§ DAFTAR TUGAS:
• 1. Menurut berita tentang vaksin berbayar, mengapa Dr H Mulyanto berpendapat bahwa Pemerintah seharusnya tidak menyediakan layanan vaksin berbayar? Jelaskan dalam satu hingga tiga kalimat.
• 2. Ulangi bagian berita tentang vaksin berbayar dengan tepat. Mulailah pada kata-kata "JAKARTA, Beritalima.com– Fraksi" dan berhentilah setelah kata-kata "menambah beban mereka.".

JAKARTA, Beritalima.com– Fraksi Partai Keadilan Sejahtera (PKS) DPR RI menolak rencana Pemerintah pimpinan Presiden Joko Widodo (Jokowi) menyediakan layanan vaksin berbayar.
Dalam kondisi darurat seperti sekarang, kata politisi senior PKS, Dr H Mulyanto, Pemerintah harusnya memberikan layanan gratis kepada semua masyarakat, bukan malah menambah beban mereka.
Hal itu dikatakan Wakil Ketua Fraksi PKS DPR RI menanggapi alasan Pemerintahan Jokowi menyediakan vaksin berbayar. Kebijakan itu sangat tidak rasional. Jika ingin mempercepat herd immunity harusnya Pemerintah memperbanyak titik layanan vaksinasi secara massif di puskesmas, klinik, kalau perlu di kantor-kantor kelurahan, RW dan posyandu.

§ DATA YANG DISEDIAKAN:
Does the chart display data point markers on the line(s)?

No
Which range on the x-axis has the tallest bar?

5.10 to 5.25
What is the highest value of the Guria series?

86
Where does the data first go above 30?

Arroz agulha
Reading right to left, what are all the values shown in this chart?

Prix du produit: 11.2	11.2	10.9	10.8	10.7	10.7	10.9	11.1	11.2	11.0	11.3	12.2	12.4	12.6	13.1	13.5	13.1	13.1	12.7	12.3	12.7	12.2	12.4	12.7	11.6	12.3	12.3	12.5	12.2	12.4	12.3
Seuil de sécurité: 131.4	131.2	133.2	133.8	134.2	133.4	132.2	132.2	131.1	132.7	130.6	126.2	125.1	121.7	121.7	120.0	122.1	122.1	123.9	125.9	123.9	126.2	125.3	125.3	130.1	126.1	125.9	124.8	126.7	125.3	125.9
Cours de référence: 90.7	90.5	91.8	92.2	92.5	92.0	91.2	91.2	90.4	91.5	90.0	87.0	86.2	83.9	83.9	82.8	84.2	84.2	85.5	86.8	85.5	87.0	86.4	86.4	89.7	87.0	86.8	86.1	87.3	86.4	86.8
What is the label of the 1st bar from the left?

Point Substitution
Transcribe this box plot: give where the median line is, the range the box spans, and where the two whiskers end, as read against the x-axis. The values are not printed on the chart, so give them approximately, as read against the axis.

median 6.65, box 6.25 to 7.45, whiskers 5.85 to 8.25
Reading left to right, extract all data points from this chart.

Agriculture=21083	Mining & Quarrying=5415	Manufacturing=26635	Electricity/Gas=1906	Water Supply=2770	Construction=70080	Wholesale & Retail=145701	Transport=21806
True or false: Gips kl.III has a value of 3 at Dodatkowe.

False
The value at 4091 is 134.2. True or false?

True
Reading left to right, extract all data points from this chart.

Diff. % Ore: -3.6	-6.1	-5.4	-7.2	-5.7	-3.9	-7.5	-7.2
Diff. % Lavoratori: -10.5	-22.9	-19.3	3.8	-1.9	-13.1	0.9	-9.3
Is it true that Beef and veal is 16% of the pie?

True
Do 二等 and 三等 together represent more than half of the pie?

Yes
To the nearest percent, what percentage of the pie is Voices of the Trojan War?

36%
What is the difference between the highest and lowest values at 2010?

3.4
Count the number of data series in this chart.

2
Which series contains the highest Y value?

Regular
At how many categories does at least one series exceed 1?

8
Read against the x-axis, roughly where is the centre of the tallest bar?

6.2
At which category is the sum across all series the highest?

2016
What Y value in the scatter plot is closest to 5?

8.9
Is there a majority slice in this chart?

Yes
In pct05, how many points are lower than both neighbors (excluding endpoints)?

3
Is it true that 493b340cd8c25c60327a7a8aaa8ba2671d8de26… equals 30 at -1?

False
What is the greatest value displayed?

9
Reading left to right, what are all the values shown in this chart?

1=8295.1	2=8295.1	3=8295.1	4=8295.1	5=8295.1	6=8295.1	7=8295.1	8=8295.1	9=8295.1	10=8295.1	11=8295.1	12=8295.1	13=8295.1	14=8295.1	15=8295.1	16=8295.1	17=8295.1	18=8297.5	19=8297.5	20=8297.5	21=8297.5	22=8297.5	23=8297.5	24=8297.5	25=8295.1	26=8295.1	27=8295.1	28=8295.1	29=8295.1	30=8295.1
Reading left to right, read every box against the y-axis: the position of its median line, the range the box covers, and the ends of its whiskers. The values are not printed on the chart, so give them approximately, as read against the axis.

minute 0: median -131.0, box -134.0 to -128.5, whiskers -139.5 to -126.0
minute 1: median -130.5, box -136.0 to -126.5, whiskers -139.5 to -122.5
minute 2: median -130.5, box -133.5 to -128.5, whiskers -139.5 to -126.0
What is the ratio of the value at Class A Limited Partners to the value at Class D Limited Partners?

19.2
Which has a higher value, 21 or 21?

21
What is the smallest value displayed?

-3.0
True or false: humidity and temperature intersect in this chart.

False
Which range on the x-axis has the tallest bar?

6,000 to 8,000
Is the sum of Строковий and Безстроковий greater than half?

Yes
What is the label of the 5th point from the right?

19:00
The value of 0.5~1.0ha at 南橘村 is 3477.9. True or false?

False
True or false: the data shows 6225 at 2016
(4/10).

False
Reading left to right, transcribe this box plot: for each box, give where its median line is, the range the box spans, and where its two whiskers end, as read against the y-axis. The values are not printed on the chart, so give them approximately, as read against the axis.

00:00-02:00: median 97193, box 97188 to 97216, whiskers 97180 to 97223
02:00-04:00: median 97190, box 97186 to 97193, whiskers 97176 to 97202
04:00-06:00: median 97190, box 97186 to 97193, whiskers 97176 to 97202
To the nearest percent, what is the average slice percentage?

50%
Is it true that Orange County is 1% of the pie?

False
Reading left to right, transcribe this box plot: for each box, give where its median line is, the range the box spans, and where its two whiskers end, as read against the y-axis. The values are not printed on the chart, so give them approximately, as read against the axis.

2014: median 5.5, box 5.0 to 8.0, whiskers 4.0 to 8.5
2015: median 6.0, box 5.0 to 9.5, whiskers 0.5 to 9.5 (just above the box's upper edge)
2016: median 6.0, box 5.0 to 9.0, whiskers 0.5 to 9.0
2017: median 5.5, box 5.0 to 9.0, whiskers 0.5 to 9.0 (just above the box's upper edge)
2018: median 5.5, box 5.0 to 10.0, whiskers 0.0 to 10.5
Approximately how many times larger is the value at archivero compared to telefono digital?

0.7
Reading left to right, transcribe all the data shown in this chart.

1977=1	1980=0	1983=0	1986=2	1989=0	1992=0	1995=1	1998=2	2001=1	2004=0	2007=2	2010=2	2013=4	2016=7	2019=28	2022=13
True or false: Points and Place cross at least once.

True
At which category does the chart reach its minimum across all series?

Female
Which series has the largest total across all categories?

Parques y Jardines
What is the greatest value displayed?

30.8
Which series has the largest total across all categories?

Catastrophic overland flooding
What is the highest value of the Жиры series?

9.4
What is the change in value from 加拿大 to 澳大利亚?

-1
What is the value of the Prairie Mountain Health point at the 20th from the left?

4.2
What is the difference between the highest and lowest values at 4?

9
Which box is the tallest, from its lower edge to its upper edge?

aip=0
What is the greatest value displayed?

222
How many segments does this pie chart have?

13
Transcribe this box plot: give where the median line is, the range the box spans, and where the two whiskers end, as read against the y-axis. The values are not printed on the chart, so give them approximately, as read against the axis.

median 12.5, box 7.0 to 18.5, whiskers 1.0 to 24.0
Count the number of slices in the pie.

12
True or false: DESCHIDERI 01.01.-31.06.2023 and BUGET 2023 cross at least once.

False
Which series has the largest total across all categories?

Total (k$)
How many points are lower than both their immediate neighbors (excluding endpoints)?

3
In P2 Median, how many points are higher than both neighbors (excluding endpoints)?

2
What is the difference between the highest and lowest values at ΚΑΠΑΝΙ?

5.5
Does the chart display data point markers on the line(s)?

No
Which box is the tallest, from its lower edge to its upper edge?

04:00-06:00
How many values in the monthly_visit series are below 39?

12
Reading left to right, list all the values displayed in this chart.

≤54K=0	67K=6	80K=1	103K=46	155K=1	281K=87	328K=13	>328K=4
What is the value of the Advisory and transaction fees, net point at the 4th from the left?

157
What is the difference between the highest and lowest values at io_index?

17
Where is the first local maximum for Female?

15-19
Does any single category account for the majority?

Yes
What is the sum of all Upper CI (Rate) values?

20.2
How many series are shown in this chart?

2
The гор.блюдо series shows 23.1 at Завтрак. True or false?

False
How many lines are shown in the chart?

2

§ JAWABAN PER TUGAS:
• 1. Menurut Dr H Mulyanto, dalam kondisi darurat seperti sekarang, Pemerintah seharusnya memberikan layanan gratis kepada semua masyarakat. Vaksin berbayar justru menambah beban masyarakat.

• 2.
JAKARTA, Beritalima.com– Fraksi Partai Keadilan Sejahtera (PKS) DPR RI menolak rencana Pemerintah pimpinan Presiden Joko Widodo (Jokowi) menyediakan layanan vaksin berbayar.
Dalam kondisi darurat seperti sekarang, kata politisi senior PKS, Dr H Mulyanto, Pemerintah harusnya memberikan layanan gratis kepada semua masyarakat, bukan malah menambah beban mereka.